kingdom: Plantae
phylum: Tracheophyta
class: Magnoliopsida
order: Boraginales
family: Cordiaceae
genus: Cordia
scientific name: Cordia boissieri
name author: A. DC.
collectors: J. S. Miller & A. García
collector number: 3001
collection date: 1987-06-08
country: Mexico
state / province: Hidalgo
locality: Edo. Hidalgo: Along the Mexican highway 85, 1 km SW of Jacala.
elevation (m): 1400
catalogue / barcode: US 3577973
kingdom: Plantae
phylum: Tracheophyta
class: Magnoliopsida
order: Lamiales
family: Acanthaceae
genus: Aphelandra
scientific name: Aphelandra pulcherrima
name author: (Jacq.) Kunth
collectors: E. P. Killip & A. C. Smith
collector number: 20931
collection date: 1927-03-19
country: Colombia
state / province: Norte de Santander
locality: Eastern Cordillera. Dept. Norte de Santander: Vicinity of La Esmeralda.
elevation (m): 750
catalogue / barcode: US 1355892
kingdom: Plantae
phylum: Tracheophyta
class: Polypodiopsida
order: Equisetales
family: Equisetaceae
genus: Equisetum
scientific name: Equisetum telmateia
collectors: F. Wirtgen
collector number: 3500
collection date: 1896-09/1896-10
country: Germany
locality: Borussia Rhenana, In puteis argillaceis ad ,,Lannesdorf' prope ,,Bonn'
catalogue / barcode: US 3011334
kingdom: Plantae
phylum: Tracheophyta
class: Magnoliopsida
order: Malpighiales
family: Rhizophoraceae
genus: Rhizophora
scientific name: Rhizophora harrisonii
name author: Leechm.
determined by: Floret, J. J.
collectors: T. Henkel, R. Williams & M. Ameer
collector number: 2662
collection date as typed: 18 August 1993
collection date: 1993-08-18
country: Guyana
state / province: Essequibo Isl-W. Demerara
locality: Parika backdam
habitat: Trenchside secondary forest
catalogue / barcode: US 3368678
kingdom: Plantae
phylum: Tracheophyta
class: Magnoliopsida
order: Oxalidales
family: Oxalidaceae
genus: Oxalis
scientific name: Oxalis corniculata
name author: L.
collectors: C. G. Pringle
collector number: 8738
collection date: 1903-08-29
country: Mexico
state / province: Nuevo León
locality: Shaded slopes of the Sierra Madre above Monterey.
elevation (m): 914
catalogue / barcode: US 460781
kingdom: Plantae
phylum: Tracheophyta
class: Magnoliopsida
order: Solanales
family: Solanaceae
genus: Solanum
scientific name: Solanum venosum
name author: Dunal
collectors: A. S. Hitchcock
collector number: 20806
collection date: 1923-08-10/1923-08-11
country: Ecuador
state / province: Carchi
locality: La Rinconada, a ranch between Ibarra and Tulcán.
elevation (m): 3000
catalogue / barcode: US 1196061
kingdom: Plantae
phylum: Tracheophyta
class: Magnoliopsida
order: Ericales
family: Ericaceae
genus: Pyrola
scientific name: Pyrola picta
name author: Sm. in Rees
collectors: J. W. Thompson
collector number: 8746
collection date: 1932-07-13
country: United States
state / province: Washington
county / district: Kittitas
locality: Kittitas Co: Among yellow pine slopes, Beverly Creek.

-=-=-

### Goal
Could you print every line of the items above, character for character, without changing anything?

### Task result
kingdom: Plantae
phylum: Tracheophyta
class: Magnoliopsida
order: Boraginales
family: Cordiaceae
genus: Cordia
scientific name: Cordia boissieri
name author: A. DC.
collectors: J. S. Miller & A. García
collector number: 3001
collection date: 1987-06-08
country: Mexico
state / province: Hidalgo
locality: Edo. Hidalgo: Along the Mexican highway 85, 1 km SW of Jacala.
elevation (m): 1400
catalogue / barcode: US 3577973
kingdom: Plantae
phylum: Tracheophyta
class: Magnoliopsida
order: Lamiales
family: Acanthaceae
genus: Aphelandra
scientific name: Aphelandra pulcherrima
name author: (Jacq.) Kunth
collectors: E. P. Killip & A. C. Smith
collector number: 20931
collection date: 1927-03-19
country: Colombia
state / province: Norte de Santander
locality: Eastern Cordillera. Dept. Norte de Santander: Vicinity of La Esmeralda.
elevation (m): 750
catalogue / barcode: US 1355892
kingdom: Plantae
phylum: Tracheophyta
class: Polypodiopsida
order: Equisetales
family: Equisetaceae
genus: Equisetum
scientific name: Equisetum telmateia
collectors: F. Wirtgen
collector number: 3500
collection date: 1896-09/1896-10
country: Germany
locality: Borussia Rhenana, In puteis argillaceis ad ,,Lannesdorf' prope ,,Bonn'
catalogue / barcode: US 3011334
kingdom: Plantae
phylum: Tracheophyta
class: Magnoliopsida
order: Malpighiales
family: Rhizophoraceae
genus: Rhizophora
scientific name: Rhizophora harrisonii
name author: Leechm.
determined by: Floret, J. J.
collectors: T. Henkel, R. Williams & M. Ameer
collector number: 2662
collection date as typed: 18 August 1993
collection date: 1993-08-18
country: Guyana
state / province: Essequibo Isl-W. Demerara
locality: Parika backdam
habitat: Trenchside secondary forest
catalogue / barcode: US 3368678
kingdom: Plantae
phylum: Tracheophyta
class: Magnoliopsida
order: Oxalidales
family: Oxalidaceae
genus: Oxalis
scientific name: Oxalis corniculata
name author: L.
collectors: C. G. Pringle
collector number: 8738
collection date: 1903-08-29
country: Mexico
state / province: Nuevo León
locality: Shaded slopes of the Sierra Madre above Monterey.
elevation (m): 914
catalogue / barcode: US 460781
kingdom: Plantae
phylum: Tracheophyta
class: Magnoliopsida
order: Solanales
family: Solanaceae
genus: Solanum
scientific name: Solanum venosum
name author: Dunal
collectors: A. S. Hitchcock
collector number: 20806
collection date: 1923-08-10/1923-08-11
country: Ecuador
state / province: Carchi
locality: La Rinconada, a ranch between Ibarra and Tulcán.
elevation (m): 3000
catalogue / barcode: US 1196061
kingdom: Plantae
phylum: Tracheophyta
class: Magnoliopsida
order: Ericales
family: Ericaceae
genus: Pyrola
scientific name: Pyrola picta
name author: Sm. in Rees
collectors: J. W. Thompson
collector number: 8746
collection date: 1932-07-13
country: United States
state / province: Washington
county / district: Kittitas
locality: Kittitas Co: Among yellow pine slopes, Beverly Creek.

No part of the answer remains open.